TEXTE FOURNI:

+---+

3. Livre : Ismail KADARÉ, La fille d'Agamemnon (compte-rendu par Danielle de CLERCQ);

Ismail Kadaré. La fille d’Agamemnon. Traduit de l’albanais par Tedi Papavrami. Présentation par Eric Faye. Librairie A. Fayard 2003. Le Livre de Poche 3417 (biblio), 123 pp.

L’éditeur français de d’I. Kadaré a réussi à faire sortir secrètement d’Albanie ce roman court, amer et foisonnant composé en 1985, qui est une critique désabusée du régime politique albanais de l’époque, sans pour autant se tenir strictement à la réalité historique. Le protagoniste, qui est aussi le narrateur, est un journaliste de l’audio-visuel tenté par la dissidence. Au moment où débute le récit, il se prépare à partir à pied au défilé du 1er mai où il est invité à assister dans une tribune d’honneur. Chemin faisant, il évoque sa rupture du jour même avec Suzanna, la très jeune fille d’un dignitaire du régime pressenti comme successeur à la plus haute fonction de l’État.  « …à mes oreilles continuaient de retentir les lointains accents de la fête. Par-dessus, rehaussées comme dans un écrin par le sentiment de la perte, je me remémorais des bribes de nos conversations.

Si, le Premier Mai…Mais en aucun cas tu ne dois en être chagriné…Ne crois pas que ce soit pour moi plus facile… Je sais ce que tu vas dire…Mais ce sacrifice est indispensable…Sans cesse je penserai à toi..

+---+

DONNÉES SOURCES:
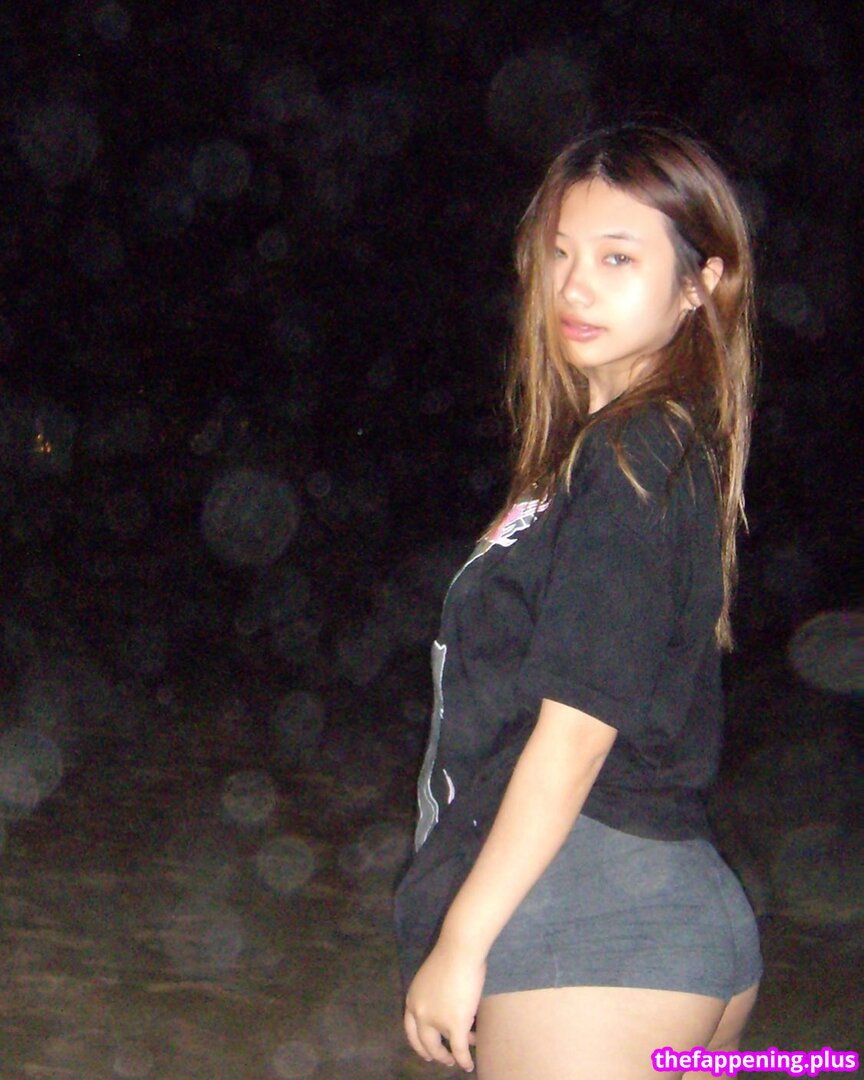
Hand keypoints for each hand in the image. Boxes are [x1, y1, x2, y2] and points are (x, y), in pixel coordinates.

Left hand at [403, 938, 484, 1071]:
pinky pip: (459, 1049)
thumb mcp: (431, 979)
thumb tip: (445, 1006)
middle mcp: (420, 1014)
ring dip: (452, 1054)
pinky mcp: (454, 1025)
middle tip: (442, 1059)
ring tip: (459, 1058)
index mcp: (412, 1000)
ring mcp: (436, 1021)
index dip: (418, 1043)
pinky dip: (464, 1059)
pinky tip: (469, 1065)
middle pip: (424, 1043)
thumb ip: (433, 996)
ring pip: (444, 1046)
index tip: (426, 1052)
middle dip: (434, 1054)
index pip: (410, 1029)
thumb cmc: (450, 956)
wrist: (460, 951)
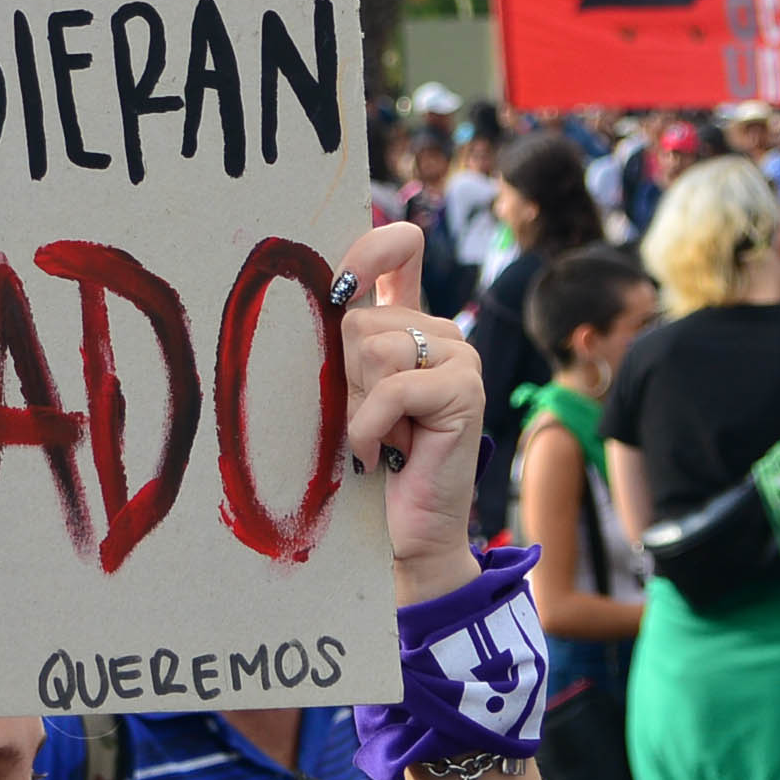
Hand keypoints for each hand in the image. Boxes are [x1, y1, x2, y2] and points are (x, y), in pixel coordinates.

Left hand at [334, 222, 485, 599]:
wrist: (408, 530)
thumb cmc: (367, 462)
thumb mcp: (344, 394)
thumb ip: (338, 346)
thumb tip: (314, 302)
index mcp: (408, 323)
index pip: (399, 252)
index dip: (370, 250)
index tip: (339, 285)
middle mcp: (439, 331)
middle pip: (358, 318)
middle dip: (342, 376)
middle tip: (362, 421)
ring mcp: (459, 357)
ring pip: (373, 348)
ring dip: (356, 405)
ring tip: (376, 438)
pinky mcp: (465, 389)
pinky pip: (392, 387)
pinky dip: (370, 426)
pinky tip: (379, 453)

+---+

TRAVAIL À FAIRE:
[1] Reformulez en liste à puces le paragraphe du compte-rendu de La fille d’Agamemnon qui commence par « L’éditeur français », en gardant ses faits principaux.
[2] Poursuivez le compte-rendu de La fille d’Agamemnon, s’il vous plaît, à la suite de sa dernière phrase.

LISTE DES RÉPONSES:
[1]
- Écrit en 1985, ce roman court, amer et foisonnant a été sorti secrètement d’Albanie par l’éditeur français de Kadaré.
- C’est une critique désabusée du régime politique albanais de l’époque, qui ne s’en tient pas strictement à la réalité historique.
- Le protagoniste, qui est aussi le narrateur, est un journaliste de l’audiovisuel tenté par la dissidence.
- Au début du récit, il s’apprête à se rendre à pied au défilé du 1er mai, où il est invité dans une tribune d’honneur.
- En chemin, il évoque sa rupture, le jour même, avec Suzanna. Celle-ci est la très jeune fille d’un dignitaire du régime pressenti pour succéder à la plus haute fonction de l’État.
- Les échos lointains de la fête se mêlent au souvenir de bribes de leurs conversations, ravivées par le sentiment de la perte.

[2]
Ce sacrifice … m’étais-je répété. Voilà donc le mot adéquat. » (p.17) Suzanna a donc volontairement sacrifié sa liaison passionnée avec cet homme déjà fiancé pour ne pas entacher sa réputation et surtout par là-même celle de son père et ne pas constituer un obstacle à  son exceptionnelle ascension politique.

Sacrifice ! Le mot est  lancé. Avant de partir au défilé, le narrateur parcourt dans Les Mythes Grecs de Robert Graves les extraits se rapportant à Iphigénie. « À quoi rime de relire ces choses-là ?, me dis-je. En quoi peuvent-elles me servir ? Pourtant, je continuais à compulser avec avidité l’épais volume.

À l’aube de la guerre d’Ilion

Les Grecs sacrifièrent Iphigénie.

À l’Iliade de la Révolution,

Je t’aurai sacrifiée, ma chérie…

Avais-je spontanément composé ces vers tandis que j’errais comme une âme en peine à travers l’appartement…ou bien ma mémoire les avait-elle fait resurgir de quelque lointaine lecture effacée par le temps ? » (p. 19)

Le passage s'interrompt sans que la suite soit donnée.